Quoted from calvin12:delete the existing one, i believe its in the menus, then reinstall. They mentioned at the beta start we would need to remove old versions over time due to space limitations on the HD.
worth a try
Is this a pinmame issue or do I have something wrong? Here is what happens in 1.0. In 2.0 the coils fire correctly in test.
If I go into test mode I get:
- All lamps work perfectly
- All flashers work perfectly
- All high voltage coils work perfectly
- No low voltage coils will fire
- All switches register correctly (little funky with the switches for the items that go to the low voltage coils)
- If I press the switch for something that is associated to a low voltage coil the coil fires and switch registers.
Some examples -
- Testing the sling shots. In test the coil will not fire. I move to switch test and when I press on one of the leaf switches the sling fires.
- Same thing happens for all the pop bumpers and the other two sling shots.
Does anyone have a clue what I could have done wrong?
Quoted from Cheddar:Beta 1.091 introduced changes to the chase lighting to improve LED performance. I assume this involved changing the voltage range or somehow attenuating low voltages to eliminate strobing.
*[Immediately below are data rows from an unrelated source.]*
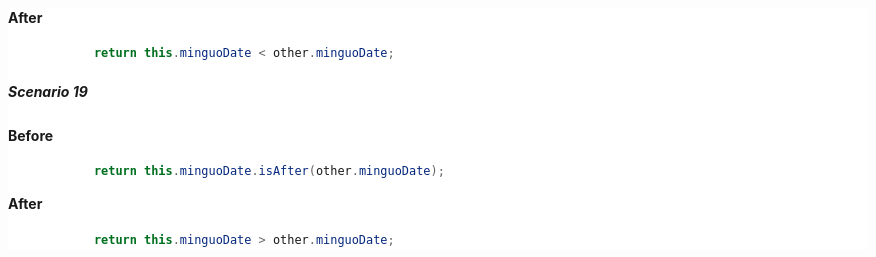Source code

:**After**
```java
            return this.minguoDate < other.minguoDate;
```


##### Scenario 19

**Before**
```java
            return this.minguoDate.isAfter(other.minguoDate);
```

**After**
```java
            return this.minguoDate > other.minguoDate;
```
If this is the case could corrosion or tarnishing on the pins on the driver board or connectors further exacerbate the issue?
I believe that Koen adjusted the timing on the code that clocks the data into the helmet lamps. Clocking the data in faster should in theory reduce ghosting, but it's a fine balance between clocking "fast enough" versus "just a little too fast for some old boards to keep up with". Maybe he'll dial it back a little.
It's purely a software timing thing though - from the code there's no way to change voltages.
Just a FYI that I got 2.0 up and running again. Fried a couple of chips on my PROC when adjusting the pop switches. Gerry at PROC really went out of his way to help me get back up and running. Can't say enough great things about him.
Quoted from sd_tom:Is proc all SMT or some through hole stuff? I've never looked at one up close
Most of it is SMT, but the components related to the switch matrix (and so most likely to be damaged if bad voltages get in) are socketed through hole components... Like any board though, push enough voltage where it shouldn't be and you could fry things further up the chain
Is the head supposed to keep spinning while in multiball? Mines doing this and I'm not sure why as it always comes back to the correct home spot so it seems as though it's not having an issue finding where it's at.
The head should not keep spinning during multiball. Please check the head switch and be sure it is registering every time.
--Scott
Quoted from 85vett:Is the head supposed to keep spinning while in multiball? Mines doing this and I'm not sure why as it always comes back to the correct home spot so it seems as though it's not having an issue finding where it's at.
def not, even when you lose MB it should stay in place until the ball is in the scoop, lock or outhole.